SAP: Softwarevertrag für ungültig erklärt

Eine Lizenz- und Wartungsvereinbarung zwischen SAP und Südafrika wurde für ungültig erklärt. Das Unternehmen muss rund 20 Millionen Euro zurückzahlen.

Artikel veröffentlicht am , Daniel Ziegener
SAP bleibt in Geschäftsbeziehungen mit dem südafrikanischen Ministerium.
SAP bleibt in Geschäftsbeziehungen mit dem südafrikanischen Ministerium. (Bild: SAP)
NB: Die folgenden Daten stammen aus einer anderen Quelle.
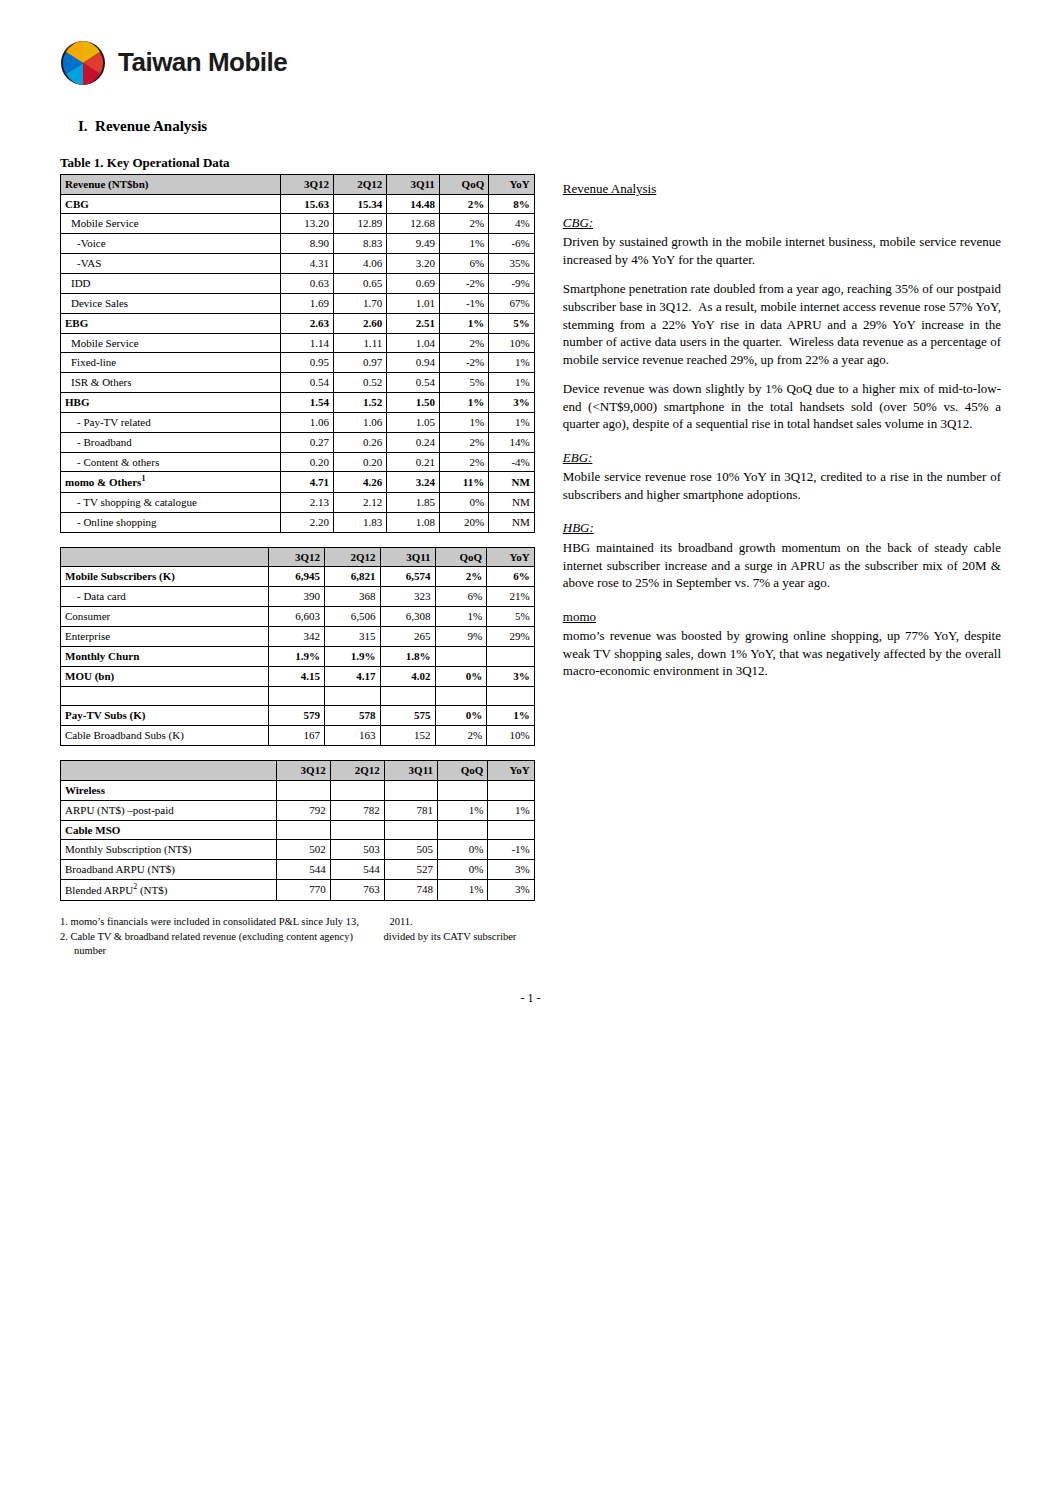Taiwan Mobile
I. Revenue Analysis
Table 1. Key Operational Data
| Revenue (NT$bn) | 3Q12 | 2Q12 | 3Q11 | QoQ | YoY |
| --- | --- | --- | --- | --- | --- |
| CBG | 15.63 | 15.34 | 14.48 | 2% | 8% |
| Mobile Service | 13.20 | 12.89 | 12.68 | 2% | 4% |
| -Voice | 8.90 | 8.83 | 9.49 | 1% | -6% |
| -VAS | 4.31 | 4.06 | 3.20 | 6% | 35% |
| IDD | 0.63 | 0.65 | 0.69 | -2% | -9% |
| Device Sales | 1.69 | 1.70 | 1.01 | -1% | 67% |
| EBG | 2.63 | 2.60 | 2.51 | 1% | 5% |
| Mobile Service | 1.14 | 1.11 | 1.04 | 2% | 10% |
| Fixed-line | 0.95 | 0.97 | 0.94 | -2% | 1% |
| ISR & Others | 0.54 | 0.52 | 0.54 | 5% | 1% |
| HBG | 1.54 | 1.52 | 1.50 | 1% | 3% |
| - Pay-TV related | 1.06 | 1.06 | 1.05 | 1% | 1% |
| - Broadband | 0.27 | 0.26 | 0.24 | 2% | 14% |
| - Content & others | 0.20 | 0.20 | 0.21 | 2% | -4% |
| momo & Others 1 | 4.71 | 4.26 | 3.24 | 11% | NM |
| - TV shopping & catalogue | 2.13 | 2.12 | 1.85 | 0% | NM |
| - Online shopping | 2.20 | 1.83 | 1.08 | 20% | NM |
| | 3Q12 | 2Q12 | 3Q11 | QoQ | YoY |
| --- | --- | --- | --- | --- | --- |
| Mobile Subscribers (K) | 6,945 | 6,821 | 6,574 | 2% | 6% |
| - Data card | 390 | 368 | 323 | 6% | 21% |
| Consumer | 6,603 | 6,506 | 6,308 | 1% | 5% |
| Enterprise | 342 | 315 | 265 | 9% | 29% |
| Monthly Churn | 1.9% | 1.9% | 1.8% | | |
| MOU (bn) | 4.15 | 4.17 | 4.02 | 0% | 3% |
| Pay-TV Subs (K) | 579 | 578 | 575 | 0% | 1% |
| Cable Broadband Subs (K) | 167 | 163 | 152 | 2% | 10% |
| | 3Q12 | 2Q12 | 3Q11 | QoQ | YoY |
| --- | --- | --- | --- | --- | --- |
| Wireless | | | | | |
| ARPU (NT$) –post-paid | 792 | 782 | 781 | 1% | 1% |
| Cable MSO | | | | | |
| Monthly Subscription (NT$) | 502 | 503 | 505 | 0% | -1% |
| Broadband ARPU (NT$) | 544 | 544 | 527 | 0% | 3% |
| Blended ARPU 2 (NT$) | 770 | 763 | 748 | 1% | 3% |
1. momo’s financials were included in consolidated P&L since July 13, 2011.
2. Cable TV & broadband related revenue (excluding content agency) divided by its CATV subscriber number
Revenue Analysis
CBG:
Driven by sustained growth in the mobile internet business, mobile service revenue increased by 4% YoY for the quarter.
Smartphone penetration rate doubled from a year ago, reaching 35% of our postpaid subscriber base in 3Q12. As a result, mobile internet access revenue rose 57% YoY, stemming from a 22% YoY rise in data APRU and a 29% YoY increase in the number of active data users in the quarter. Wireless data revenue as a percentage of mobile service revenue reached 29%, up from 22% a year ago.
Device revenue was down slightly by 1% QoQ due to a higher mix of mid-to-low-end (<NT$9,000) smartphone in the total handsets sold (over 50% vs. 45% a quarter ago), despite of a sequential rise in total handset sales volume in 3Q12.
EBG:
Mobile service revenue rose 10% YoY in 3Q12, credited to a rise in the number of subscribers and higher smartphone adoptions.
HBG:
HBG maintained its broadband growth momentum on the back of steady cable internet subscriber increase and a surge in APRU as the subscriber mix of 20M & above rose to 25% in September vs. 7% a year ago.
momo
momo’s revenue was boosted by growing online shopping, up 77% YoY, despite weak TV shopping sales, down 1% YoY, that was negatively affected by the overall macro-economic environment in 3Q12.
- 1 -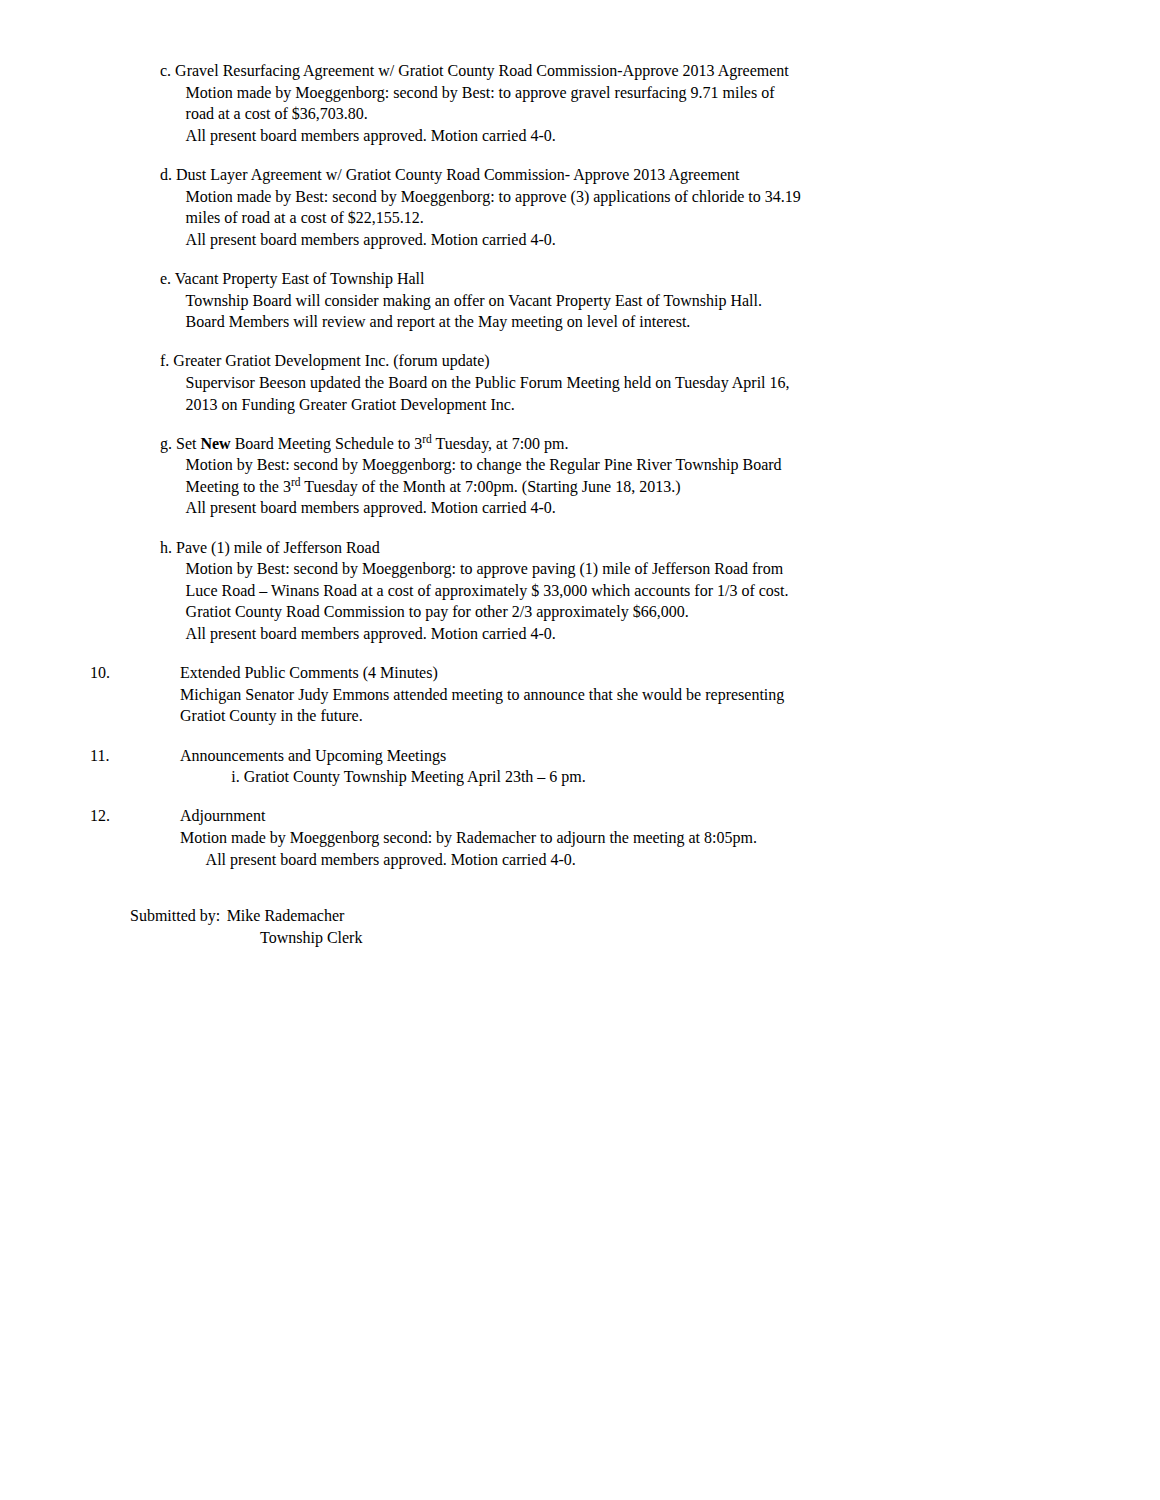c. Gravel Resurfacing Agreement w/ Gratiot County Road Commission-Approve 2013 Agreement
Motion made by Moeggenborg: second by Best: to approve gravel resurfacing 9.71 miles of
road at a cost of $36,703.80.
All present board members approved. Motion carried 4-0.
d. Dust Layer Agreement w/ Gratiot County Road Commission- Approve 2013 Agreement
Motion made by Best: second by Moeggenborg: to approve (3) applications of chloride to 34.19
miles of road at a cost of $22,155.12.
All present board members approved. Motion carried 4-0.
e. Vacant Property East of Township Hall
Township Board will consider making an offer on Vacant Property East of Township Hall.
Board Members will review and report at the May meeting on level of interest.
f. Greater Gratiot Development Inc. (forum update)
Supervisor Beeson updated the Board on the Public Forum Meeting held on Tuesday April 16,
2013 on Funding Greater Gratiot Development Inc.
g. Set New Board Meeting Schedule to 3rd Tuesday, at 7:00 pm.
Motion by Best: second by Moeggenborg: to change the Regular Pine River Township Board
Meeting to the 3rd Tuesday of the Month at 7:00pm. (Starting June 18, 2013.)
All present board members approved. Motion carried 4-0.
h. Pave (1) mile of Jefferson Road
Motion by Best: second by Moeggenborg: to approve paving (1) mile of Jefferson Road from
Luce Road – Winans Road at a cost of approximately $ 33,000 which accounts for 1/3 of cost.
Gratiot County Road Commission to pay for other 2/3 approximately $66,000.
All present board members approved. Motion carried 4-0.
10.
Extended Public Comments (4 Minutes)
Michigan Senator Judy Emmons attended meeting to announce that she would be representing
Gratiot County in the future.
11.
Announcements and Upcoming Meetings
i. Gratiot County Township Meeting April 23th – 6 pm.
12.
Adjournment
Motion made by Moeggenborg second: by Rademacher to adjourn the meeting at 8:05pm.
All present board members approved. Motion carried 4-0.
Submitted by: Mike Rademacher
Township Clerk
Der Softwarekonzern SAP verliert einen Auftrag in Südafrika. Ein Sondertribunal des Justizministeriums erklärte einen mit dem Ministerium für Wasser und Abwasser geschlossenen Softwarelizenz- und Supportvertrag für verfassungsrechtlich ungültig und damit aufgehoben. Das teilte das Sondertribunal bereits am 15. März auf Twitter mit. Das Unternehmen soll umgerechnet rund 20 Millionen Euro zurückzahlen.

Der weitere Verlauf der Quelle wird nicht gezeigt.